Janji Mu’awiyyah kepada Al-Hasan tidak pernah dilaksanakan. Bahkan
tidak kurang dari 70.000 mimbar di bawah kekuasaan Mu’awiyyah melakukan
perintah mencaci Ali. Ia bertindak sewenang-wenang. Barang siapa yang
mencoba untuk melakukan perlawanan, olehnya langsung dibunuh. Dan tidak
pernah ada kebebasan mimbar di masa kepemimpinannya. Salah seorang
gubernur yang ditunjuk Mu’awiyyah untuk memerintah kufah adalah Ziyad.
Ia terkenal sebagai pembunuh berdarah dingin. Suatu ketika Hujur bin
‘Ady dan sahabatnya memprotes kebiasaan mencaci Ali. Tetapi yang
terjadi, Hujur justru dijatuhi hukuman mati. Ia juga memerintahkan
memotong kepala Amr bin Hamk, dan mengarak kepala itu keliling kota,
kemudian dilemparkan kepala Amr bin Hamk itu ke pangkuan istrinya.

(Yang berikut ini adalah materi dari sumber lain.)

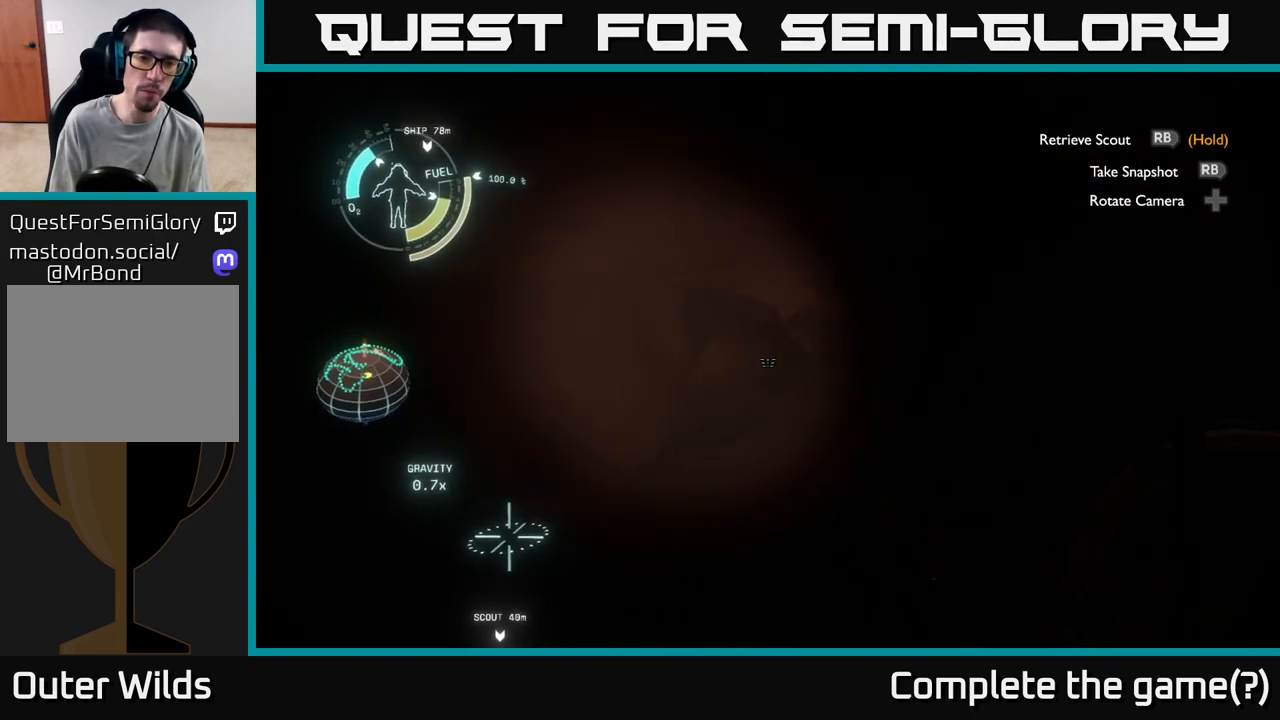
{"buttons": [], "left_stick": "up", "right_stick": "center", "events": [[83, "right_stick", "up-right"], [250, "right_stick", "right"], [400, "right_stick", "center"]]}
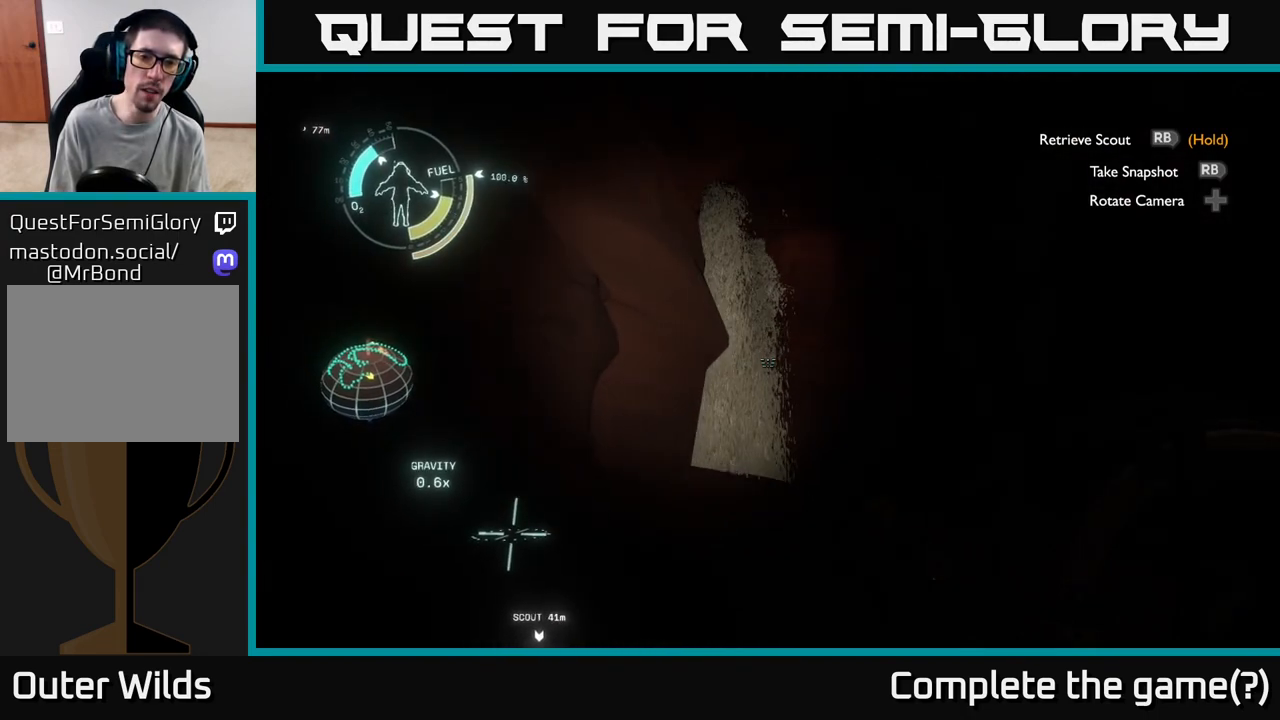
{"buttons": [], "left_stick": "up", "right_stick": "right", "events": [[283, "right_stick", "down"], [483, "right_stick", "right"]]}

Kebiadaban ini disaksikan langsung oleh Al Husein. Ia merasa tidak
dapat diam begitu saja. Apalagi setelah ia dipaksa untuk membai’at
Yazid, putra mahkota Mu’awiyyah. Karena bagaimana mungkin Al-Husein
dapat membai’at seorang pemimpin bagi kaum muslimin bila ia pecinta arak
dan gila wanita. Akhirnya Al-Husein memutuskan untuk meninggalkan kota
madinah yang telah dikuasai oleh Mu’awiyyah. Dan pada tanggal 3 bulan
Sya’ban tahun 60 H, Al-Husein sampai di Makkah. Sementara itu di
Damaskus Mu’awiyyah meninggal dan secara langsung kepemimpinan
digantikan oleh Yazid.
Mendengar kematian Mu’awiyyah dan penolakan Al-Husein kepada Yazid,
orang-orang kuffah membulatkan tekad untuk melawan Yazid. Untuk itu
mereka mengirim utusan untuk membawa surat kepada Al Husein. Setelah
datangnya utusan tersebut kepada Al-Husein, Al Husein segera mengirim
utusannya ke Kufah, Muslim bin Aqil. Tetapi disaat yang bersamaan, Yazid
menggantikan gubernur kufah yang sebelumnya Nu’man menjadi Ibnu ziyad.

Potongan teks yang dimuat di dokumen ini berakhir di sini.